I'm new to the Big-O Notation and couldn't find any question that covers my problem of understanding. From my intuition, it is clear that for $n\rightarrow+\infty$, that $n^2+n+a$ "behaves" like $n^2$, so any function that has an upper bound in the form of $n^2+n+a$ also has an upper bound of the form $n^2$, but the $n_0$ and $c$ will be different.
Unfortunately, I fail to proof formally that this is correct. If somebody could provide a proof using the Big-O definition, I would be glad.

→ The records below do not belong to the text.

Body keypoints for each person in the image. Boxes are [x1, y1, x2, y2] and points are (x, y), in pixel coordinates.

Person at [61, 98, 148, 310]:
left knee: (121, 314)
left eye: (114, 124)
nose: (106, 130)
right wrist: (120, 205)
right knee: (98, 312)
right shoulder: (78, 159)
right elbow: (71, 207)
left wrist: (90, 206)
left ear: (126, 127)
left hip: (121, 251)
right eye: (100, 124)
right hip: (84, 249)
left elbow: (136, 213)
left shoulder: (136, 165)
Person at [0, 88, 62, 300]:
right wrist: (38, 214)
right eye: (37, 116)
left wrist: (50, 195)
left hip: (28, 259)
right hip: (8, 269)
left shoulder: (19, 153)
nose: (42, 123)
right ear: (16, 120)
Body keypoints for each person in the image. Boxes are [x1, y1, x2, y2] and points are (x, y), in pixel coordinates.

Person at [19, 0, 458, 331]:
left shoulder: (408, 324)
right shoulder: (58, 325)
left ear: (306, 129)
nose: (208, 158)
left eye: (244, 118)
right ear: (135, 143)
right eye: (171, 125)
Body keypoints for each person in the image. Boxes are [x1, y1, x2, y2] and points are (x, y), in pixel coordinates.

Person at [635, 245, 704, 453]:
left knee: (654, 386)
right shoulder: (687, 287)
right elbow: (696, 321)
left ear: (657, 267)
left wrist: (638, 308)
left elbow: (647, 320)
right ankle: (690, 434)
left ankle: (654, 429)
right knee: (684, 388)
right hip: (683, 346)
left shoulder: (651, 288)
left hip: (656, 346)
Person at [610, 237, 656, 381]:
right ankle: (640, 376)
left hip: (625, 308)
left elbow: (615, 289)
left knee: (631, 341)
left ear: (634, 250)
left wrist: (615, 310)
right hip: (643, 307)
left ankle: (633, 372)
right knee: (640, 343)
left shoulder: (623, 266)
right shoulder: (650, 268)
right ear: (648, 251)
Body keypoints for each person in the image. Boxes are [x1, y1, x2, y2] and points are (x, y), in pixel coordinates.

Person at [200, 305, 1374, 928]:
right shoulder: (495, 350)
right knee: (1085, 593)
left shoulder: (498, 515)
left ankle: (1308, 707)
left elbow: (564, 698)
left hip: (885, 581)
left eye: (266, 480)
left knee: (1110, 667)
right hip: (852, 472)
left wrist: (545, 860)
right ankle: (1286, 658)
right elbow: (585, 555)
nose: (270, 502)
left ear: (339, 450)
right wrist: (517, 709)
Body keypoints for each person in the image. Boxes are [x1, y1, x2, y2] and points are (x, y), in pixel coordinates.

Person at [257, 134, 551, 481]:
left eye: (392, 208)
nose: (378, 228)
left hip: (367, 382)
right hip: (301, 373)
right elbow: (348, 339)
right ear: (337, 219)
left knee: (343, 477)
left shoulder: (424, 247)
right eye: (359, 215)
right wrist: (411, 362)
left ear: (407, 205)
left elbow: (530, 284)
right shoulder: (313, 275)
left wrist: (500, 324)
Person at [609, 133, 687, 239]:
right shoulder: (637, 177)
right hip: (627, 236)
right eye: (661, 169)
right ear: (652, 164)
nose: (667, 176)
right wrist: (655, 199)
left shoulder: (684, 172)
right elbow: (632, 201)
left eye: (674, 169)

Let $f(n) \in \mathcal O(n^2 +n+a)$ with $$f(n) \le c_0 (n^2 +n+a)\quad\forall n\ge n_0$$
Now chose $n_1 = \max(a, 2, n_0)$ such that $n_1^2 \ge n_1 +a$. Then $$f(n) \le c_0 (n^2 + n + a) = c_0 n^2 + c_0 (n+a) \le c_0 n^2 + c_0 n^2 = 2c_0 n^2 \quad\forall n \ge n_1$$ Thus $f(n) \in \mathcal O(n^2)$ for constants $n_1$ and $c_1 := 2c_0$.
More generally you can prove that $f\in\mathcal O(g)$ and $g\in \mathcal O(h)$ implies $f\in\mathcal O(h)$ as well as $\mathcal O(g) = \mathcal O(f + g)$.